Count the lines in the data below that contain the string "SuperGuidaTV", with case counting, and reply with the number only.

**DATA FOR THIS TASK**
□ □ □ □ □
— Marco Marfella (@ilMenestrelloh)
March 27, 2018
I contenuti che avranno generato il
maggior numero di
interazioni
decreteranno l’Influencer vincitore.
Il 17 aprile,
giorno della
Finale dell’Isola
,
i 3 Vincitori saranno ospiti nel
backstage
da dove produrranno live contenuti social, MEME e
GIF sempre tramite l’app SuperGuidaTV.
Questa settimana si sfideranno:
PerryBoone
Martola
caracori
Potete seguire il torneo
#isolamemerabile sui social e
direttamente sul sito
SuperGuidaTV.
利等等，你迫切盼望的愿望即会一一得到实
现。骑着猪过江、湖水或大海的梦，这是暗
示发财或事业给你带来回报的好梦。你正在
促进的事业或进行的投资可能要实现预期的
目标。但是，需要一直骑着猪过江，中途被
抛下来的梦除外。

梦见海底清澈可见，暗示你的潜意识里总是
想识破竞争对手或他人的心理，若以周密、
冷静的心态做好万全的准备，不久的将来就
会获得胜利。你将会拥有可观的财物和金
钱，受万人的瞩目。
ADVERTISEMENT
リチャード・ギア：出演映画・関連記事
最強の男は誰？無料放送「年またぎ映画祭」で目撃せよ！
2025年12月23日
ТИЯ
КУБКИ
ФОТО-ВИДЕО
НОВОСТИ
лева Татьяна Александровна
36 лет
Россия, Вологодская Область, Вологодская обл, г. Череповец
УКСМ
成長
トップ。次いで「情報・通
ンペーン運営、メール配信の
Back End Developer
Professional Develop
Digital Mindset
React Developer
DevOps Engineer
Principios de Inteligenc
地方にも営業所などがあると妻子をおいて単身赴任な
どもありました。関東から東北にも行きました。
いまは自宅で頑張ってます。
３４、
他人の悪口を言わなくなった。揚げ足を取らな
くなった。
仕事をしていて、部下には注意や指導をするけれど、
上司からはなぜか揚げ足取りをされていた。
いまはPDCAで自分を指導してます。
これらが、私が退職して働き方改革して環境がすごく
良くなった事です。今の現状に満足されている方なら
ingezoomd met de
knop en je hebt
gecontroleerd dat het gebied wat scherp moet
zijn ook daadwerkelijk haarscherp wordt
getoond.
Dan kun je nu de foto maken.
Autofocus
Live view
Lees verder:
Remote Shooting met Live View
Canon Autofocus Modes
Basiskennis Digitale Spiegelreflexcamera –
□ □ □ □ □
**ANSWER TO THIS PROBLEM**
2